I gave birth to my daughter in a roomful of family and friends. That night, my best friend was diagnosed with breast cancer.
Sarah and I were friends for thirty years—shared dreams and dreads on playgrounds, over coffee, on long-distance phone calls. Our abstract worsts were cancer and death—and now, we began marking time by them.
Frances learned to nurse sharing my lap with cancer-survivorship books; Sarah had her mastectomy, shaved her head, survived chemo.
Frances turned one; we celebrated Sarah’s remission.
Frances turned two; Sarah called from the hospital, re-diagnosed, Stage IV. She cried and said she didn’t want to scare me. I lied, said I’m not afraid; so she let me in.
Frances turned three; we formalized our writers’ group—two mothers sharing thoughts, predawn. She edited my fiction; I edited, memorized, internalized her essays on living in what she called “Cancerworld.”
Frances turned four; and a brain tumor took Sarah from walking to walker to wheelchair; she started typing right-handed.
Because she let me, my tires dug 500-mile-long ruts between our houses. I delivered mochas in the mornings; sat beside her bed, or recliner, or beside her under the maple.
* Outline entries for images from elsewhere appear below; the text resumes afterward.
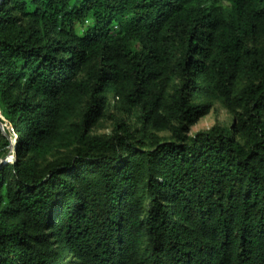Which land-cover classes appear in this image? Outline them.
Listing matches in <instances>:
<instances>
[{
	"label": "trees",
	"instance_id": "trees-1",
	"mask_svg": "<svg viewBox=\"0 0 264 264\" xmlns=\"http://www.w3.org/2000/svg\"><path fill=\"white\" fill-rule=\"evenodd\" d=\"M0 109V264H264V0H0Z\"/></svg>",
	"mask_w": 264,
	"mask_h": 264
},
{
	"label": "rangeland",
	"instance_id": "rangeland-1",
	"mask_svg": "<svg viewBox=\"0 0 264 264\" xmlns=\"http://www.w3.org/2000/svg\"><path fill=\"white\" fill-rule=\"evenodd\" d=\"M78 29L79 31H82L83 27H79ZM131 46L132 48H138L137 43H133ZM193 101L198 104L207 105L206 109H208V113L201 117L200 120L191 127L190 135H194L198 132H206L214 125L231 127L235 123V115L223 105L220 99L214 97H204L195 98L193 99ZM85 109L86 106L81 107V109L75 112L73 117L67 123V127H69V130L71 131L70 133L73 134V129H75L74 125H80V121ZM0 119L4 121V124L1 125L3 132L13 146L16 139V134L14 133L12 126L2 115L1 109ZM120 119L124 120L132 129L139 126L137 111L129 109V107L124 104L121 99H119L113 93H109L106 113L98 122H96L92 126L91 133L94 135L109 136L115 127L116 120ZM151 132H153L163 140H168L171 136V133L169 131L158 132L152 130ZM71 154L72 149L58 148L54 153L51 154V156L48 157V160H55L58 158L61 159ZM14 156V149L13 147H11L5 158L1 159V161L4 160L6 162H10L13 160Z\"/></svg>",
	"mask_w": 264,
	"mask_h": 264
}]
</instances>
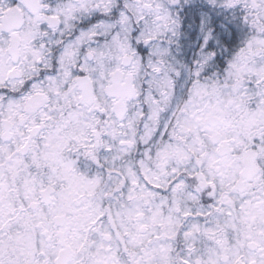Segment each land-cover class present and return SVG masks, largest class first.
<instances>
[{
  "label": "snow or ice",
  "instance_id": "obj_1",
  "mask_svg": "<svg viewBox=\"0 0 264 264\" xmlns=\"http://www.w3.org/2000/svg\"><path fill=\"white\" fill-rule=\"evenodd\" d=\"M0 264H264V0H0Z\"/></svg>",
  "mask_w": 264,
  "mask_h": 264
}]
</instances>
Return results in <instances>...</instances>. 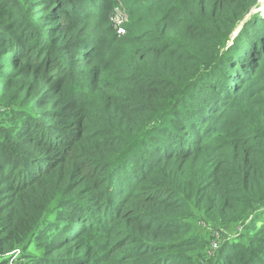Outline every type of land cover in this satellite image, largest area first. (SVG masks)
Masks as SVG:
<instances>
[{
	"label": "trees",
	"instance_id": "obj_1",
	"mask_svg": "<svg viewBox=\"0 0 264 264\" xmlns=\"http://www.w3.org/2000/svg\"><path fill=\"white\" fill-rule=\"evenodd\" d=\"M260 1L0 0V264H264Z\"/></svg>",
	"mask_w": 264,
	"mask_h": 264
},
{
	"label": "rangeland",
	"instance_id": "obj_2",
	"mask_svg": "<svg viewBox=\"0 0 264 264\" xmlns=\"http://www.w3.org/2000/svg\"><path fill=\"white\" fill-rule=\"evenodd\" d=\"M263 0L260 1L259 5L257 7H255L252 12L250 13V15L246 18V21L251 17L252 14L254 13H260L261 15H264V3L262 2ZM241 28V26L239 27ZM238 28V29H239ZM237 29V30H238ZM235 36V35H233ZM226 232V236H227V239H230L232 238L233 236H235L237 234V231L235 229H232V230H225ZM19 253H15L11 256V263L10 264H17V259L19 257L18 255Z\"/></svg>",
	"mask_w": 264,
	"mask_h": 264
},
{
	"label": "built area",
	"instance_id": "obj_3",
	"mask_svg": "<svg viewBox=\"0 0 264 264\" xmlns=\"http://www.w3.org/2000/svg\"><path fill=\"white\" fill-rule=\"evenodd\" d=\"M113 21L115 23L116 28L118 29V33L120 35H124L126 33V30L124 29L123 24L127 21V15L125 13V10L117 8L113 16Z\"/></svg>",
	"mask_w": 264,
	"mask_h": 264
},
{
	"label": "water",
	"instance_id": "obj_4",
	"mask_svg": "<svg viewBox=\"0 0 264 264\" xmlns=\"http://www.w3.org/2000/svg\"><path fill=\"white\" fill-rule=\"evenodd\" d=\"M240 28L234 33V35L236 36V34L239 32ZM234 37V36H233Z\"/></svg>",
	"mask_w": 264,
	"mask_h": 264
},
{
	"label": "bare ground",
	"instance_id": "obj_5",
	"mask_svg": "<svg viewBox=\"0 0 264 264\" xmlns=\"http://www.w3.org/2000/svg\"><path fill=\"white\" fill-rule=\"evenodd\" d=\"M262 2L264 3V0Z\"/></svg>",
	"mask_w": 264,
	"mask_h": 264
}]
</instances>
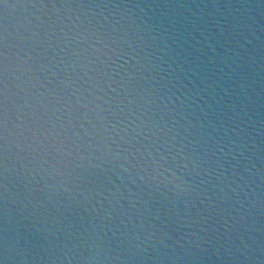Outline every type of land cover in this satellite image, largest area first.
Listing matches in <instances>:
<instances>
[{
    "label": "water",
    "instance_id": "1",
    "mask_svg": "<svg viewBox=\"0 0 264 264\" xmlns=\"http://www.w3.org/2000/svg\"><path fill=\"white\" fill-rule=\"evenodd\" d=\"M0 264H264V0H0Z\"/></svg>",
    "mask_w": 264,
    "mask_h": 264
}]
</instances>
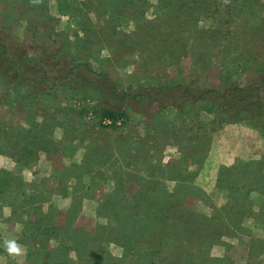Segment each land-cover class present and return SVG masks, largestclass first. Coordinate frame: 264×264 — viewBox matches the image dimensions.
<instances>
[{
	"label": "rangeland",
	"instance_id": "rangeland-1",
	"mask_svg": "<svg viewBox=\"0 0 264 264\" xmlns=\"http://www.w3.org/2000/svg\"><path fill=\"white\" fill-rule=\"evenodd\" d=\"M227 2L0 0V23L14 16L13 39L32 54L45 43L53 50L63 43V53L88 61L126 88L155 76L188 79L199 58L204 54L207 60L215 50L221 54L214 65L210 60L207 70L197 74L195 68L193 73L218 85L223 63L230 71L245 53L247 65L238 60L233 70L234 79L244 85L264 64V32L258 23L259 17L264 21V0H232L236 7L230 11ZM226 21H231L232 37L220 46ZM29 22L44 39L28 30ZM179 32L181 38H176ZM228 50L240 54L224 61ZM2 90L0 85V94ZM74 102L77 108L82 105ZM12 106L0 96V264H264V132L227 122L208 145L199 147L204 142L192 139L203 135L213 118L203 111L200 132H190L189 122L174 124L179 130H172L178 134H171L175 142L160 145L149 156L148 148L125 138L132 130L145 135L150 121L138 109L144 104L118 119H100L92 110L75 114L71 123L76 129L28 112L30 106ZM157 108L155 104L152 110ZM24 144L43 145L32 165L10 155V148ZM245 165L250 177H236L235 184L230 171ZM149 200L155 203L150 206ZM158 203L172 211L179 236L185 232L194 249H174L176 256H169L179 238L153 239V229L135 227L132 216ZM5 239H15L24 254L9 255Z\"/></svg>",
	"mask_w": 264,
	"mask_h": 264
},
{
	"label": "trees",
	"instance_id": "trees-1",
	"mask_svg": "<svg viewBox=\"0 0 264 264\" xmlns=\"http://www.w3.org/2000/svg\"><path fill=\"white\" fill-rule=\"evenodd\" d=\"M227 1L225 8L229 11L235 9L236 6L232 0ZM10 21H14V16L12 18L6 17L0 23V85L4 88L0 96L9 100L13 104L12 107L25 110L30 106L31 109L28 112L36 115L39 113L45 119H49L51 123L55 119L59 124L67 122V127L71 126L76 129L75 123H71L75 114L81 116L83 113L92 110L97 112L100 119L109 117L118 119L122 116H131V107L136 109V104H144L143 109L140 107L138 109H140V115L147 116L150 121L145 126V135L132 130V135H125V138L129 139V144H140L148 148L146 153L149 156H153L160 145L175 142V138L171 134L176 132L178 123L183 125L189 122L188 124L193 129L190 132H200L203 129L200 122L203 111L213 114V118L206 123V128L204 127L205 130H203L204 134H198L192 139L193 143L204 142V144H198L199 147L208 145L211 137L227 122H244L264 132V64L258 71L254 70L253 77L244 85H240L233 77V70L238 66L239 61L247 65L248 54L242 53L243 57L240 55L242 60H234V64L230 67L232 72L228 71L229 66L223 63L225 70L221 74V83L218 85H211L208 81H204L200 76L195 75L196 72L194 74L193 70L195 71L196 68L197 74L203 73L205 69H208L210 60L211 66H213L212 63L221 54V50L210 51L211 55L207 60L202 58L203 54L199 58L198 65L195 63L192 67L188 79L181 76L169 80L165 77L155 76L151 82L126 88L115 82L105 72L94 69L88 61L81 58V61H78L79 58H73L63 53L62 50L66 48H62L63 43L61 42L60 45L62 46L59 50H53L50 44L45 43L38 54H32L21 43L14 41L12 32L14 26ZM259 22H261L260 31L264 32L262 17L258 18ZM29 23L28 30L33 34L35 33L36 39H44L43 36L36 34L41 33L35 28L36 24ZM226 25L228 28L225 29L224 33L226 34L221 36L220 46H227L231 41L232 33L228 31L231 28V21H226ZM171 29H173L172 26L169 27V30ZM190 31L193 32L194 28H190ZM179 35L182 34L180 32L174 34L176 38H181ZM231 48L233 49L232 45ZM239 54L238 52L236 55H231L228 50L224 54V61L228 60L230 55L235 57ZM235 64L237 65L235 66ZM249 70L252 71V69ZM64 100L66 102L73 101V103H68V105L65 103L66 106H64L61 104ZM88 100H97L99 104L88 106L86 103ZM74 101H79L82 105L77 108ZM18 103H21L23 107L19 106ZM52 104H58L59 107H51ZM155 104L158 105V108L152 110ZM117 128L119 127H114L113 130H117ZM176 133L175 137L178 136ZM41 147H43L42 144H24L18 150L12 147L10 148V155L18 161L25 160L29 162L28 165H32V161ZM45 149L48 147L46 146ZM204 151L206 152L207 148ZM152 167L157 168L158 164ZM248 170L249 167L246 165L239 167V171L231 170L229 173V175L231 174L230 180H234L232 182L235 184H237L234 179L236 177L244 181L250 177V175L246 177L249 173ZM245 189L248 190V188ZM249 191H254V189H249ZM153 200L161 201L155 198ZM153 202L149 200L150 206L153 205ZM177 213L180 214L181 210H178ZM173 218L172 211L163 210L159 203L154 208L150 207L143 213L132 216L136 228L153 229V239H156L157 236L179 238V243L171 246L172 250L169 256L172 257L176 256L174 249L181 251L182 249L192 250L195 248L185 232H183L182 237L179 236L176 227L177 219L173 222ZM184 219L179 222L184 223ZM28 224L32 225L33 223L29 220ZM166 224H171V229ZM156 226L159 228L156 229ZM179 231H181L180 227ZM64 262V264L80 263L74 260ZM85 262L88 261L85 260ZM181 263V261L176 262V264ZM99 264H103V262L100 261Z\"/></svg>",
	"mask_w": 264,
	"mask_h": 264
},
{
	"label": "clouds",
	"instance_id": "clouds-1",
	"mask_svg": "<svg viewBox=\"0 0 264 264\" xmlns=\"http://www.w3.org/2000/svg\"><path fill=\"white\" fill-rule=\"evenodd\" d=\"M33 2H38V0H33ZM4 244L9 255L21 256L24 254V249L15 239H5Z\"/></svg>",
	"mask_w": 264,
	"mask_h": 264
}]
</instances>
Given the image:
She named her paralyzed leg; quoted David Sedaris, wished for one more night-walk with her girls, feared dying might take too long, shook her scarred head at the thought and let me cry with her.
Five months before Frances turned five, Sarah began to die.
For 72 hours I joined a circle of family and friends helping Sarah labor. She believed in dying with her loved-ones beside her, believed in letting us in.
She let us massage her feet; sighed when we cooled her cheeks with cloths; let us lift her long arms high for each anguished cough. We lay, in turns, beside Sarah, slowing our breath to slow hers; she granted us the merge. We whispered private gratitudes, wept desperations. I scrubbed dusty appliances, memorized sisters’ stories of Baby Sarah. Someone lit candles; I gripped Sarah’s shin. Someone hummed.
Sarah let us in because she knew we needed to be let in. She let us bear the increasing time between her breaths. She let us bear her dying.
I believe in letting people in. Because of Sarah, I believe in the gift of being let in—in life and, when circumstances allow, in death—to witness, nurture, absorb, sanctify.
Sarah died on persimmon sheets, within the womb-like walls of her bedroom. One baby teenage-daughter lay beside her, the other at her bare feet; her husband lay as he had for days, his face sheltered by her jaw, his arm across her chest, like an extra rib, protecting her heart from going all alone.